Editing named breaks the network
 
I have been struggling to get a new server accessible on an existing network for about a week now. I keep running into a problem with my network's dns. Here's the situation:

A server named "proj" went down and needed to be rebuilt. I have done so using identical hardware but with a new os, CentOS 6.2. I finally have the new server in a acceptable working state. It is receiving a dhcp lease from "pdc" (Primary Domain Controller, which is also dns/dhcp server), I can ssh to and from, and have even had an rsync transfer going for about 24 hours now. In a Linux environment I am happy.

I've started to try to get it accessible over windows using samba. I've used other working servers as guides for smb.conf, here's the relevant excerpts:
Code:

[global]

        workgroup = BULLSEYE
        server string =

        netbios name = proj

        security = user
        passdb backend = tdbsam

#============================ Share Definitions ==============================
        [proj]
        comment = project directory
        path = /proj
        browseable = yes
        public = yes
        guest ok = yes
        force user = render
        force group = users
        read only = No

As far as I can tell there's nothing wrong with it, but I still can't see the machine from a windows box.

I'm pretty sure the dns server is setup to automatically update (at least I've seen it happen for other machines) but it hasn't added any entries for this new server. I'm guessing it is because it has the same host name (proj) as the old server, which still has an entry in the named zone files. Before touching anything if I do "host proj" it returns the old ip address. When I update the files it says "Host not found: 2(SERVFAIL)"
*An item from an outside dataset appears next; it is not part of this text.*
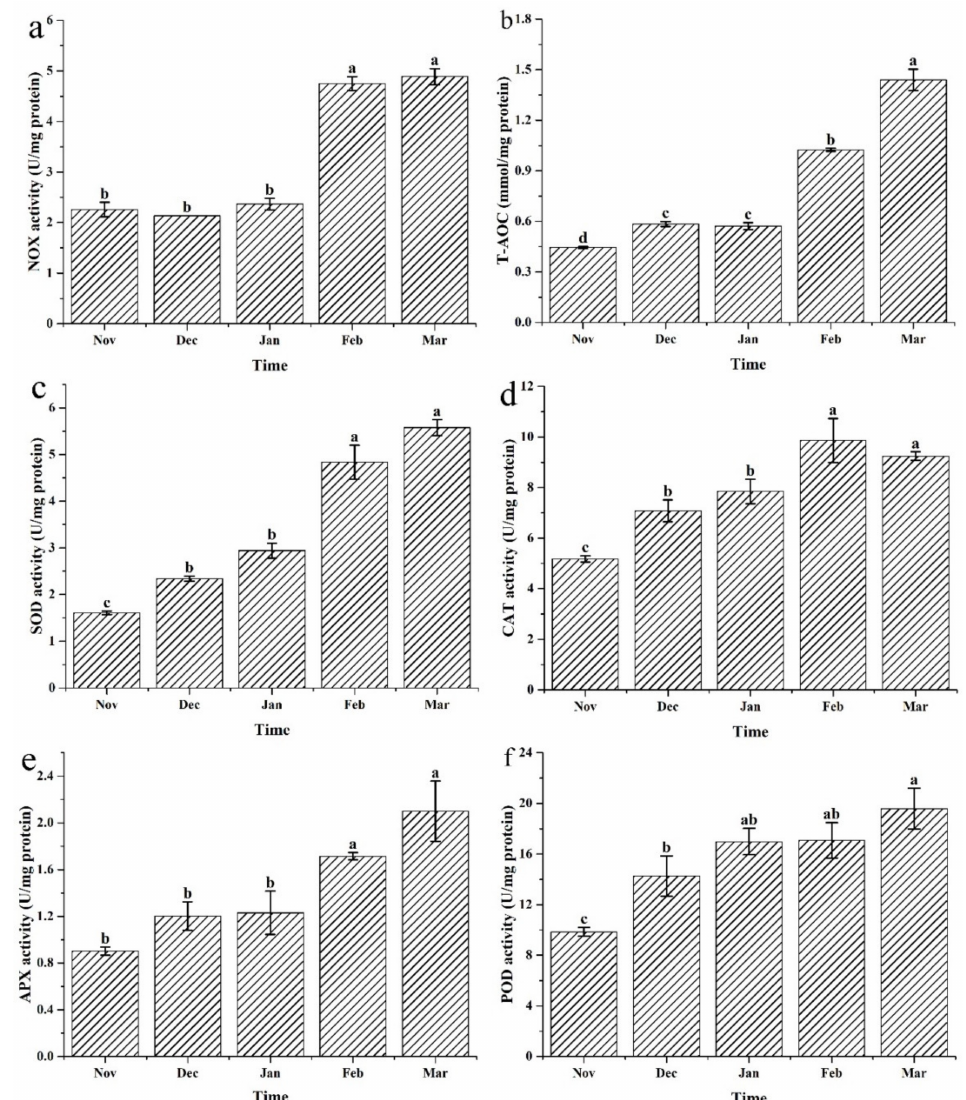
Figure 5. Changes of certain antioxidant enzymes in N. yezoensis collected from different cultivation periods. ( a ) NADH oxidase (NOX); ( b ) Total antioxidant capacity (T-AOC); ( c ) Superoxide dismu- tase (SOD); ( d ) Catalase (CAT); ( e ) Ascorbate peroxidase (APX); ( f ) Peroxidases (POD). Data were Mean ± SD ( n = 3). Different letters indicated significant differences ( p <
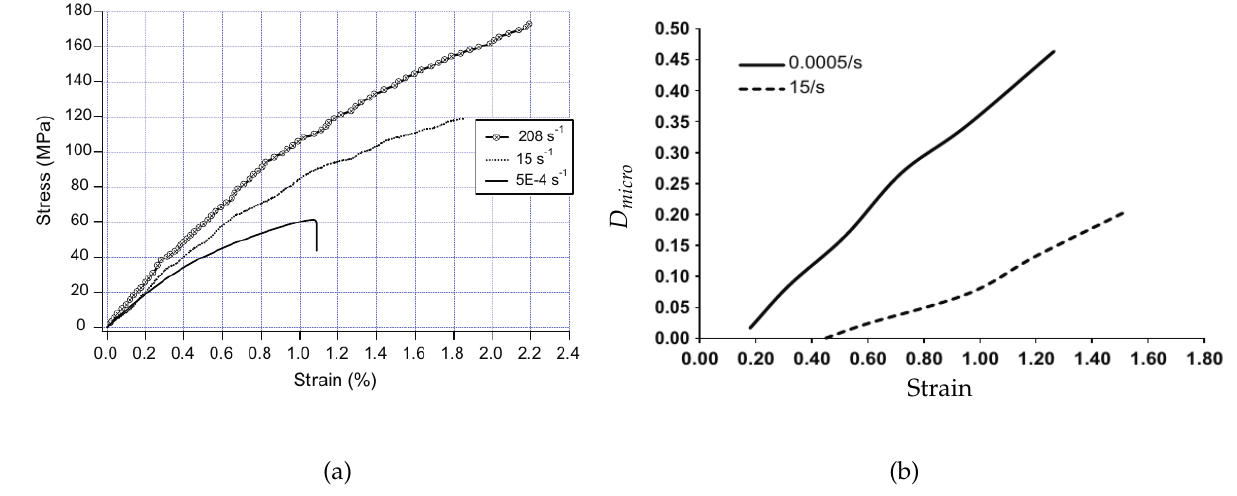
Figure 14. ( a ) Typical EPC matrix composite stress–strain tensile curves. The three characteristic stages can be shown for all strain rates; ( b ) Comparison between dynamic and quasi-static damage kinetic at the microscopic scale for all fiber orientations considered as an overall microscopic damage indicator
If this were the only issue it wouldn't be so bad, but once I update the named files things start to go bad. Not immediately, but eventually certain machines on the network become inaccessible through certain protocols. (ie can't connect to mail through snmp, but can still ssh to server; samba shares go offline; etc)

I haven't been able to spend much time testing things out when the network gets to this state because it's a panicked rush to get everything working again. The only way I've been able to fix the issue is with a backup restore of /var/named and /etc minus /etc/samba (which is pretty large).

Since testing for solutions makes things very unstable, I want to hear some experts advice on where I might want to start looking for the problem. Could dns be setup to only update automatically, and my tampering is breaking everything? How can I remove the record of the old server?

Thanks in advance, this is just something I haven't encountered before when adding machines to this network, and I did not setup "pdc" so I don't know if there is any tricky configs in there that I don't know about.

Tinkster 05-08-2012 09:56 PM

Having servers sitting on DHCP is a kind of weird concept to me, but "Oh well, never mind".

The DNS & DHCP server infrastructure is running on which OS, which software?

Jonus 05-09-2012 09:49 AM

DNS/DHCP server is running on CentOS 5.2, not sure what you mean by software.